Understanding the basics of SSB transmission Fundamentals of operating on single sideband
Some SSB transmitting fundamentals
For whatever reason there is always confusion over SSB operating. I noticed there weren’t very many articles around that did a decent job explaining what LSB and USB transmissions “look like” and too many operators just don’t understand why or how they are interfering with other stations or in the reverse, how to figure out which direction to go in to get away from another encroaching station.
To start with, let’s understand that your dial frequency is where your transmission pass band begins. So if you tune your radio to 28.400 MHz and you are operating in USB mode, a typical width your transmission will occupy is 3kHz. To the right you will see the tuned dial frequency and the indication of the space on the band that your transmission is occupying.
If anyone is within the space of your pass band, you will interfere with them and vice-versa.
The next point to understand is why there exist gentleman’s agreements as to which mode, USB or LSB is used for a given frequency range. If you stack transmissions next to each other, which is common when the bands are full of operators, it is necessary to keep 3kHz spacing between each ongoing conversation to ensure reasonable copy. By sticking to a common mode, you can more tightly stack these conversations in the spectrum.

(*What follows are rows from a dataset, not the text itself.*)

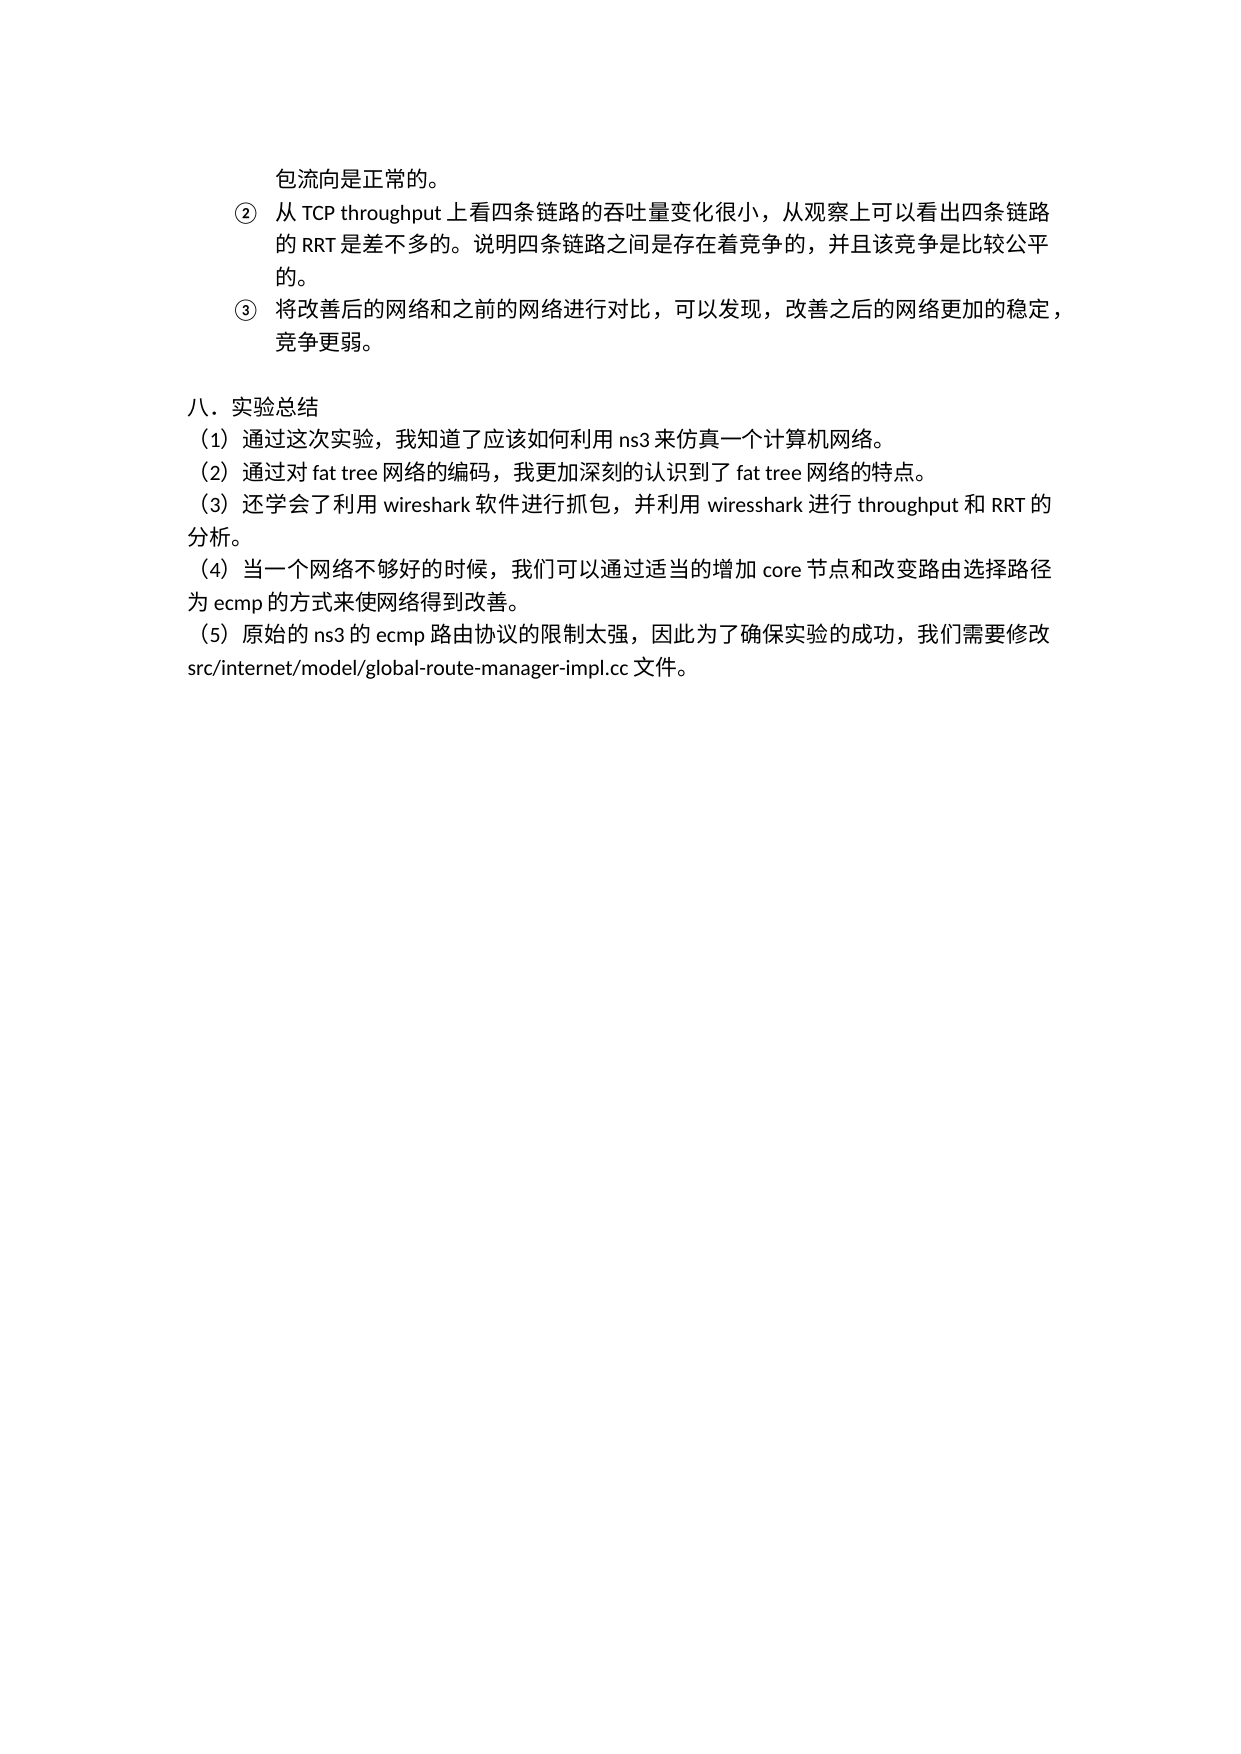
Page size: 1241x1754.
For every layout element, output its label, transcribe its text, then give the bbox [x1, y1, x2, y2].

list 原始的ns3的ecmp路由协议的限制太强，因此为了确保实验的成功，我们需要修改src/internet/model/global-route-manager-impl.cc文件。 [187, 617, 1053, 682]
list 还学会了利用wireshark软件进行抓包，并利用wiresshark进行throughput和RRT的分析。 [187, 487, 1053, 552]
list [231, 162, 1053, 194]
list 将改善后的网络和之前的网络进行对比，可以发现，改善之后的网络更加的稳定，竞争更弱。 [231, 292, 1053, 357]
list 通过这次实验，我知道了应该如何利用ns3来仿真一个计算机网络。 [187, 422, 1053, 454]
list 当一个网络不够好的时候，我们可以通过适当的增加core节点和改变路由选择路径为ecmp的方式来使网络得到改善。 [187, 552, 1053, 617]
list 实验总结 [187, 389, 1053, 422]
list 从TCP throughput上看四条链路的吞吐量变化很小，从观察上可以看出四条链路的RRT是差不多的。说明四条链路之间是存在着竞争的，并且该竞争是比较公平的。 [231, 194, 1053, 292]
list 通过对fat tree网络的编码，我更加深刻的认识到了fat tree网络的特点。 [187, 454, 1053, 487]
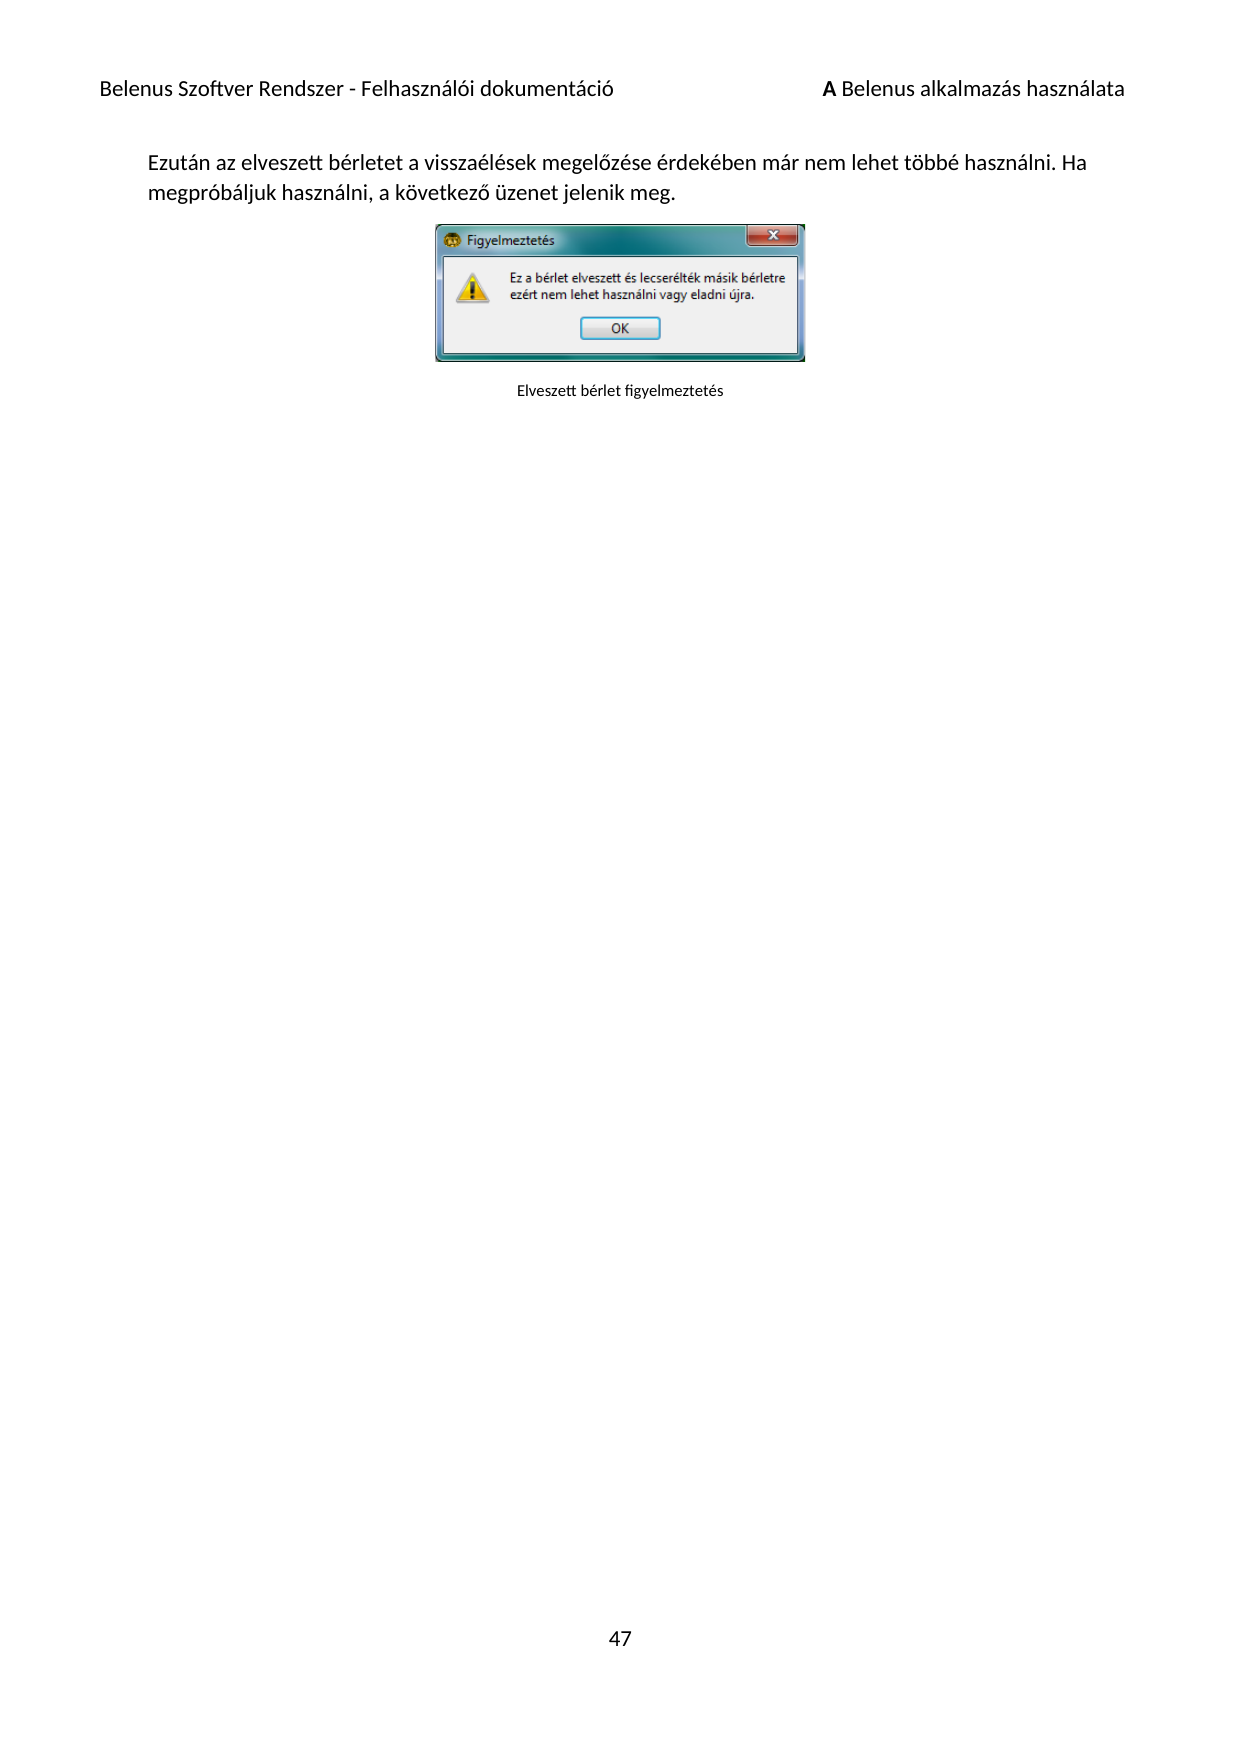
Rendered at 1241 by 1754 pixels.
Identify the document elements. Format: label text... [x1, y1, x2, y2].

picture [435, 224, 805, 362]
text Elveszett bérlet figyelmeztetés [148, 381, 1093, 401]
text Ezután az elveszett bérletet a visszaélések megelőzése érdekében már nem lehet többé használni. Ha megpróbáljuk használni, a következő üzenet jelenik meg. [148, 148, 1093, 206]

To the right you will see the center frequency of 28.400 and a few others lined up at 3kHz intervals. Each one is in USB mode. The base frequency and the area +3kHz from that point are occupied for each ongoing conversation. If you have an operator come on the band and start to operate using LSB, their conversation will encroach to the ‘left’ going -3kHz. Meaning at 28.400 the conversation in USB actually covers up to 29.403, if it was in LSB it would go down to 28.397.
Normally in all USB operation operators would be at 28.397,28.400, 28.403 and they could all operate freely without interfering with each other. If an operator fires up on 28.400 in LSB, they will be interfering with the operators on 28.397. This makes the use of the band less efficient and more confusing if people mix the modes of operation.
When you are tuning around in SSB, ensure you are in the correct mode for the gentleman’s agreement that applies to the band you are operating on. If you hear any other signals as you are tuning, there are operators occupying that space in the spectrum. Either tune them in and join the conversation, or continue to spin the VFO until you no longer hear any interference. Otherwise you will be interfering with an ongoing QSO, which is plainly, bad operating practice.
Yet one more reminder, there is no such thing as working ‘on frequency’ when in SSB mode. There are no channel assignments, there is only spectrum space. If you are tuned into the zero beat frequency of another operator (if you are, their voice will sound perfectly natural), no matter what your dial is reading, you are both “on frequency”. You can be tuned to 28.3987, as long as you hear no other operators, you are clear to transmit. Any operator joining you should also tune by ear to match you. If you find there are operators at say 28.397, you will notice that you are clear of them in USB mode at 28.400, that is where you should then operate if you don’t want to join them.
This is pretty basic stuff, but a shocking number of amateur operators really have no understanding of these fundamental concepts. I hope this will help explain things clearly for those who are curious.